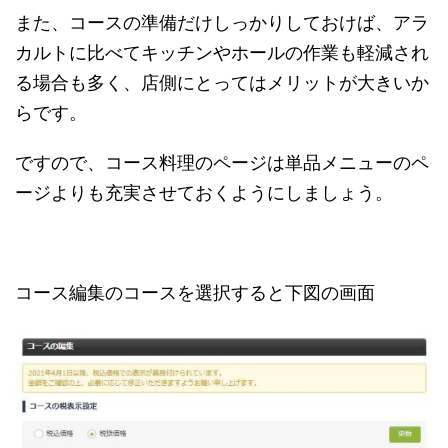
また、コースの準備だけしっかりしておけば、アラ
カルトに比べてキッチンやホールの作業も軽減され
る場合も多く、店側にとってはメリットが大きいか
らです。
ですので、コース料理のページは単品メニューのペ
ージよりも充実させておくようにしましょう。
コース編集のコースを選択すると下図の画面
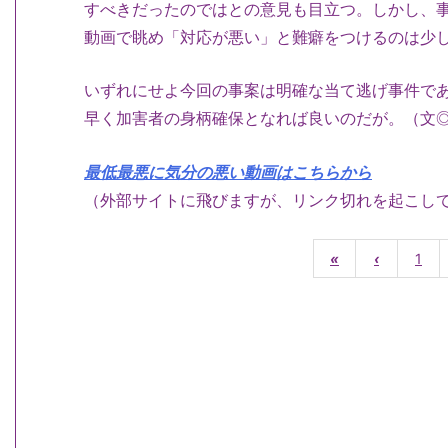
すべきだったのではとの意見も目立つ。しかし、
動画で眺め「対応が悪い」と難癖をつけるのは少
いずれにせよ今回の事案は明確な当て逃げ事件で
早く加害者の身柄確保となれば良いのだが。（文
最低最悪に気分の悪い動画はこちらから
（外部サイトに飛びますが、リンク切れを起こし
«
‹
1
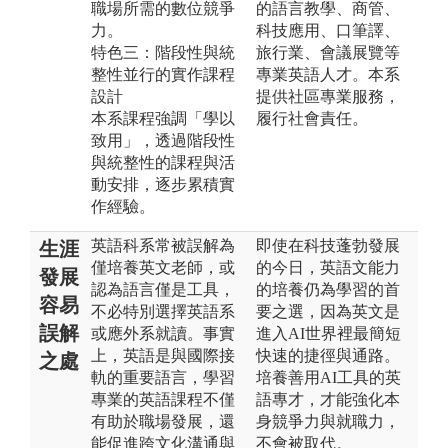
職場所需的數位競爭
的語言教學、商管、
力。
科技應用、口筆譯、
特色三：階段性與統
旅行業、會議展覽等
整性並行的實作課程
專業英語人才。本系
設計
提供社區專業服務，
本系課程強調「學以
履行社會責任。
致用」，透過階段性
與統整性的課程與活
動安排，逐步累積實
作經驗。
英語科系常被誤解為
即使在科技蓬勃發展
生涯
僅培養英文老師，或
的今日，英語文能力
發展
認為語言僅是工具，
的培養仍為學習的首
容易
不必特別選擇英語系
要之選，因為英文是
誤解
或應外系就讀。事實
進入AI世界裡最簡短
上，英語是與國際接
快速的捷徑與通路。
之處
軌的重要語言，學習
培養善用AI工具的英
專業的英語課程不僅
語專才，才能強化本
有助於職場發展，還
身競爭力與就職力，
能促進跨文化溝通與
不會被取代。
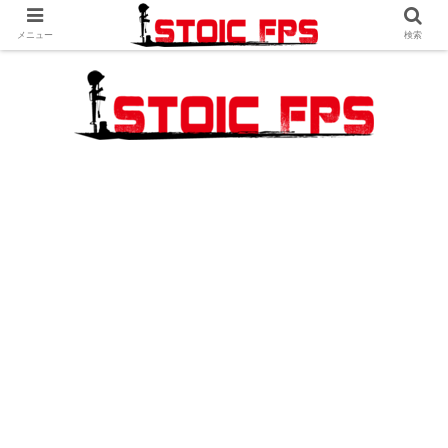
メニュー
検索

..............................

◆ **What to produce**
Give all the entries again exactly, dropping each picture.

◆ **Result of the task**
また、コースの準備だけしっかりしておけば、アラ
カルトに比べてキッチンやホールの作業も軽減され
る場合も多く、店側にとってはメリットが大きいか
らです。
ですので、コース料理のページは単品メニューのペ
ージよりも充実させておくようにしましょう。
コース編集のコースを選択すると下図の画面
すべきだったのではとの意見も目立つ。しかし、
動画で眺め「対応が悪い」と難癖をつけるのは少
いずれにせよ今回の事案は明確な当て逃げ事件で
早く加害者の身柄確保となれば良いのだが。（文
最低最悪に気分の悪い動画はこちらから
（外部サイトに飛びますが、リンク切れを起こし
«
‹
1
職場所需的數位競爭
的語言教學、商管、
力。
科技應用、口筆譯、
特色三：階段性與統
旅行業、會議展覽等
整性並行的實作課程
專業英語人才。本系
設計
提供社區專業服務，
本系課程強調「學以
履行社會責任。
致用」，透過階段性
與統整性的課程與活
動安排，逐步累積實
作經驗。
英語科系常被誤解為
即使在科技蓬勃發展
生涯
僅培養英文老師，或
的今日，英語文能力
發展
認為語言僅是工具，
的培養仍為學習的首
容易
不必特別選擇英語系
要之選，因為英文是
誤解
或應外系就讀。事實
進入AI世界裡最簡短
上，英語是與國際接
快速的捷徑與通路。
之處
軌的重要語言，學習
培養善用AI工具的英
專業的英語課程不僅
語專才，才能強化本
有助於職場發展，還
身競爭力與就職力，
能促進跨文化溝通與
不會被取代。
メニュー
検索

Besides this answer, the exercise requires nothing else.